▶ [Assignment]:
All of the lines below are to be transcribed faithfully, with pictures excluded from the copy.

▶ [Records for the exercise]:
##############################

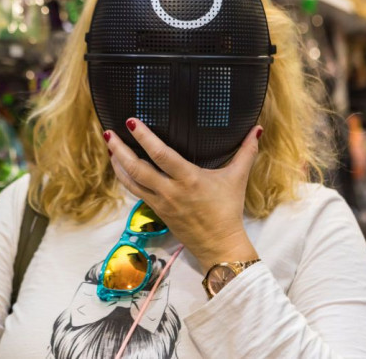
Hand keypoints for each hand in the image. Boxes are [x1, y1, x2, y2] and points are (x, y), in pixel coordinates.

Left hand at [104, 118, 261, 272]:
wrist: (218, 244)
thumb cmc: (227, 210)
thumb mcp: (237, 178)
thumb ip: (246, 152)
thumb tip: (256, 129)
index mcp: (189, 179)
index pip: (161, 155)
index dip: (145, 138)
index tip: (132, 122)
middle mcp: (171, 190)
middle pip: (137, 168)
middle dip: (121, 149)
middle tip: (109, 132)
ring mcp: (161, 202)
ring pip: (131, 181)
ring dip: (117, 163)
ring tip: (110, 145)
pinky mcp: (156, 210)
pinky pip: (134, 192)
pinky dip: (124, 177)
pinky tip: (119, 166)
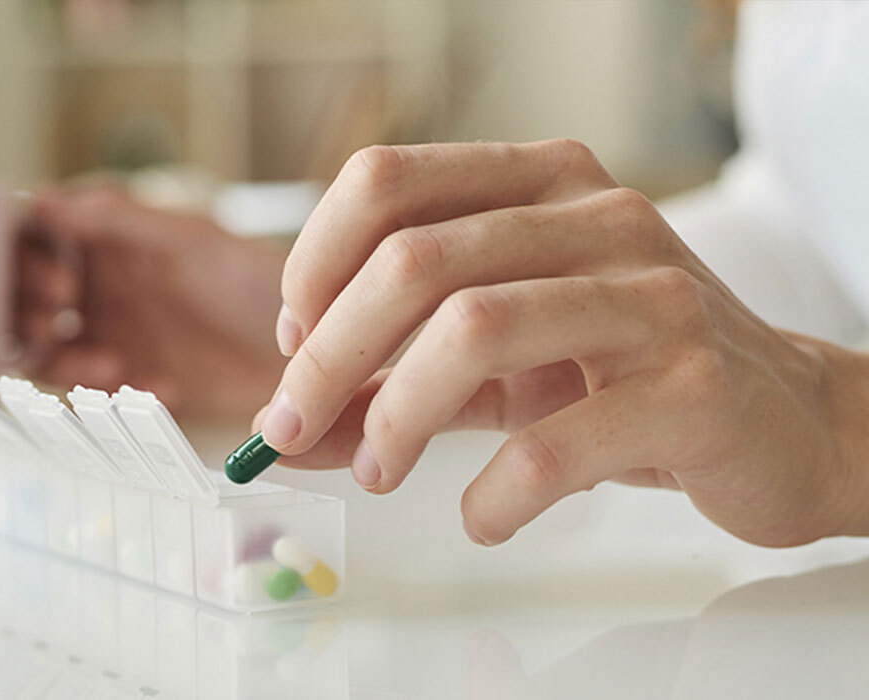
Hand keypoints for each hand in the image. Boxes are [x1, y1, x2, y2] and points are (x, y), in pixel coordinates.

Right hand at [16, 185, 286, 416]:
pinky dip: (117, 393)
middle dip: (27, 314)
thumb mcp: (194, 240)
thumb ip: (122, 220)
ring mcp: (114, 334)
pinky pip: (98, 393)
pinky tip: (163, 387)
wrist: (314, 343)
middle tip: (59, 325)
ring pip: (49, 352)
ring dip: (66, 362)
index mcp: (104, 241)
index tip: (60, 285)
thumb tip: (44, 200)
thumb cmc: (258, 277)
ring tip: (114, 366)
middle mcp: (100, 287)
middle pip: (23, 299)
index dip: (25, 262)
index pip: (30, 240)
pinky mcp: (136, 379)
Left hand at [255, 140, 868, 546]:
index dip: (316, 262)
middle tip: (295, 424)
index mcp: (542, 184)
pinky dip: (493, 495)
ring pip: (475, 332)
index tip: (295, 341)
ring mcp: (653, 296)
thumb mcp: (501, 361)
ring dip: (396, 416)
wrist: (785, 418)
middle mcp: (598, 217)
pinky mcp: (694, 386)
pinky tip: (482, 517)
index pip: (388, 181)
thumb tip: (285, 422)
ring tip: (380, 471)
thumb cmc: (626, 372)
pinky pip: (555, 444)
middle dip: (329, 356)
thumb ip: (394, 379)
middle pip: (415, 261)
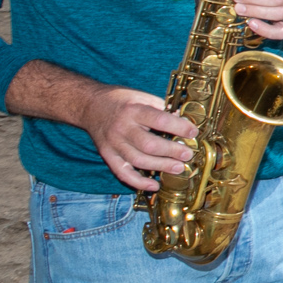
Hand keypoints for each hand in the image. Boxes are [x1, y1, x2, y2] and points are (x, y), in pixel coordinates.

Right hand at [79, 86, 195, 191]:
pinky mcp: (107, 155)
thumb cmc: (120, 101)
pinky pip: (122, 173)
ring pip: (138, 160)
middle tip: (188, 154)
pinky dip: (138, 182)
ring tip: (178, 168)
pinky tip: (154, 185)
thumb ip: (161, 109)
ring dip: (161, 166)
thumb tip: (183, 121)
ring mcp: (113, 144)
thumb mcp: (141, 97)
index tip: (193, 132)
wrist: (89, 105)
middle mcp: (122, 128)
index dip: (179, 127)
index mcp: (133, 110)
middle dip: (172, 151)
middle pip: (149, 145)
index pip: (159, 120)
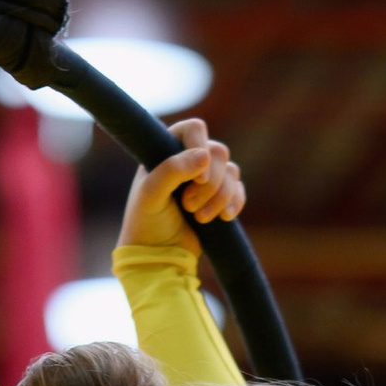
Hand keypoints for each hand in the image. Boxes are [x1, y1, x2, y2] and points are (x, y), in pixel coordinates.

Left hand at [119, 115, 244, 254]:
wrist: (157, 255)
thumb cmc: (146, 221)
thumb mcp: (152, 194)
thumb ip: (172, 170)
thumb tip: (205, 155)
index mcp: (167, 149)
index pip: (195, 129)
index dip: (201, 148)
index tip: (198, 179)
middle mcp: (189, 159)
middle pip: (218, 152)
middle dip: (210, 183)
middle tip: (188, 206)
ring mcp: (207, 178)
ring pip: (232, 172)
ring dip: (220, 197)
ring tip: (200, 219)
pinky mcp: (220, 198)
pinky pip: (239, 190)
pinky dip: (235, 203)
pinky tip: (225, 218)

##############################

▶ [Response box]:
Hand keypoints for each hand in the image. Boxes are [x1, y1, x2, y2] and points are (x, y), in pixel coordinates.

Left hand at [104, 118, 261, 272]:
wrist: (218, 244)
thumb cmc: (227, 210)
thumb mcp: (237, 178)
thumb ip: (246, 152)
thumb tip: (256, 129)
index mcp: (189, 179)
index pip: (161, 155)
index dip: (145, 138)
index tip: (132, 122)
middle mcp: (171, 190)
middle pip: (137, 168)
middle dip: (121, 149)
middle tip: (109, 132)
ring mcp: (161, 202)
ring pip: (131, 181)
ring dip: (117, 163)
ring tip: (110, 145)
pinky mcp: (156, 210)
pinky pip: (134, 192)
pinky dip: (124, 177)
pinky tip: (119, 166)
Hand keypoints for each hand in the image. Boxes are [x1, y1, x2, y2] and points are (x, y), in pixel coordinates.

Right hand at [16, 185, 286, 416]:
pinky dip: (117, 393)
middle dip: (27, 314)
thumb mcp: (194, 240)
thumb ip: (122, 220)
ring mcp: (114, 334)
pinky pip: (98, 393)
pinky tip: (163, 387)
wrist: (314, 343)
middle tip: (59, 325)
ring pip: (49, 352)
ring dip: (66, 362)
index mcp: (104, 241)
index tip: (60, 285)
thumb tip: (44, 200)
thumb cmc: (258, 277)
ring tip: (114, 366)
middle mcp: (100, 287)
middle pip: (23, 299)
index dip: (25, 262)
index pip: (30, 240)
pinky mcp: (136, 379)
Left hand at [255, 140, 868, 546]:
index dip: (316, 262)
middle tip: (295, 424)
index mcp: (542, 184)
pinky dip: (493, 495)
ring pip: (475, 332)
index tip: (295, 341)
ring mcp: (653, 296)
thumb mcp: (501, 361)
ring dip: (396, 416)
wrist: (785, 418)
middle mcp: (598, 217)
pinky mcp: (694, 386)
pinky tip: (482, 517)
index pip: (388, 181)
thumb tip: (285, 422)
ring tip: (380, 471)
thumb cmc: (626, 372)
pinky pip: (555, 444)
middle dip: (329, 356)
thumb ip: (394, 379)
middle pip: (415, 261)
Hand keypoints for each hand in the image. Boxes are [x1, y1, x2, y2] and points are (x, y), in pixel coordinates.

Right hand at [79, 86, 195, 191]:
pinky mcp: (107, 155)
thumb cmc: (120, 101)
pinky pip: (122, 173)
ring pip: (138, 160)
middle tip: (188, 154)
pinky dip: (138, 182)
ring tip: (178, 168)
pinky tip: (154, 185)
thumb ip: (161, 109)
ring dip: (161, 166)
thumb tip: (183, 121)
ring mcp: (113, 144)
thumb mcp: (141, 97)
index tip: (193, 132)
wrist: (89, 105)
middle mcp: (122, 128)
index dip: (179, 127)
index mcp: (133, 110)
middle dip: (172, 151)
middle pip: (149, 145)
index pip: (159, 120)
Hand keypoints for each hand in the image. Boxes are [x1, y1, x2, y2] and points are (x, y), in pixel coordinates.

Left hand at [119, 115, 244, 254]:
wrist: (157, 255)
thumb cmc: (146, 221)
thumb mcp: (152, 194)
thumb ip: (172, 170)
thumb tip: (205, 155)
index mcp: (167, 149)
index pip: (195, 129)
index dip: (201, 148)
index tip: (198, 179)
middle mcp: (189, 159)
middle pip: (218, 152)
middle dip: (210, 183)
middle tip: (188, 206)
ring mcp: (207, 178)
ring pip: (232, 172)
ring dip: (220, 197)
ring tip: (200, 219)
pinky mcp: (220, 198)
pinky pip: (239, 190)
pinky dip: (235, 203)
pinky tip: (225, 218)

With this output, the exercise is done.